By this design, it is ensured that the assembly of the first needle 5 and the second needle 2 is completed quickly at the lowest cost, ensuring that both are telescopically assembled at the two ends of the needle cannula 1, respectively.

Therefore, compared with the existing test probes, the low-friction semiconductor test probe has the advantages that the balls 4 are designed on the first needle head 5 and the second needle head 2, so that the balls 4 are in contact with the inner wall of the needle tube 1 in the moving process of the first needle head 5 and the second needle head 2, and when the first needle head 5 and the second needle head 2 are pressed down to work, the balls 4 roll, so that friction force is greatly reduced. The low-friction semiconductor test probe has the advantages that the friction force between the first needle head and the needle tube is small in the test process, the service life of the test probe is prolonged, meanwhile, the data transmission is stable in the test process, the accuracy of the test data is higher, and reliable test data is provided for high-requirement test components.

While the foregoing description illustrates and describes several preferred embodiments of the invention, it is to be understood that the invention is not limited to the forms disclosed herein, but is not to be construed as limited to other embodiments, and is capable of use in various other combinations, modifications and environments and is capable of changes or modifications within the spirit of the invention described herein, either as a result of the foregoing teachings or as a result of the knowledge or skill of the relevant art.
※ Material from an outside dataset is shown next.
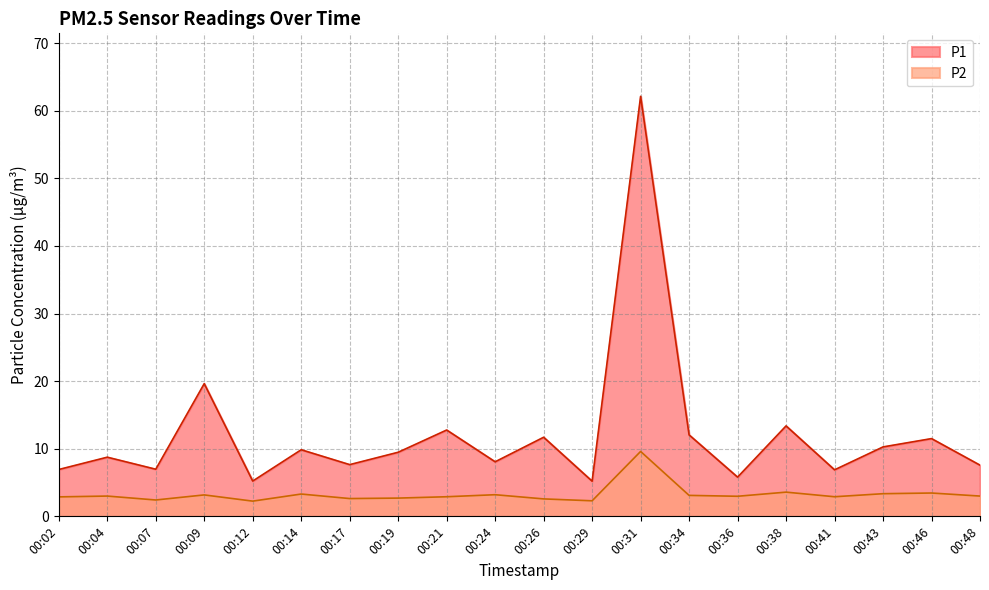

At how many categories does at least one series exceed 6?

17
And that modifications and variations which do not depart from the spirit and scope of the invention are intended to be within the scope of the appended claims.

Claims (6)

1. The utility model provides a low friction semiconductor test probe, its characterized in that, includes needle tubing (1), the one end of needle tubing (1) is provided with first syringe needle (5) telescopically, and the other end is provided with second syringe needle (2) telescopically, is provided with spring (3) in needle tubing (1), and the both ends of spring (3) contact with the afterbody of first syringe needle (5) and second syringe needle (2) respectively, and the afterbody outside of first syringe needle (5) and second syringe needle (2) is provided with ball (4), ball (4) contact with the inner wall of needle tubing (1).

2. The low-friction semiconductor test probe according to claim 1, wherein a plurality of sliding grooves are formed in the circumference of the outer walls of the tail parts of the first needle head (5) and the second needle head (2), a plurality of balls (4) are arranged in each sliding groove, and a first base (6) and a second base (7) are respectively arranged at the tail parts of the first needle head (5) and the second needle head (2).

3. The low-friction semiconductor test probe according to claim 2, wherein the tail parts of the first needle head (5) and the second needle head (2) are provided with jacks, and the first base (6) and the second base (7) are provided with plugs matched with the jacks.

4. A low-friction semiconductor test probe according to claim 3, characterized in that the two ends of the needle tube (1) are formed with a necking, the outer diameters of the tail parts of the first needle head (5) and the second needle head (2) are larger than the inner diameter of the necking, and the outer diameters of the rod parts of the first needle head (5) and the second needle head (2) are smaller than the inner diameter of the necking.

5. The low-friction semiconductor test probe according to claim 4, characterized in that the balls (4) are steel balls.

6. The low friction semiconductor test probe of claim 5 wherein the spring is a compression spring.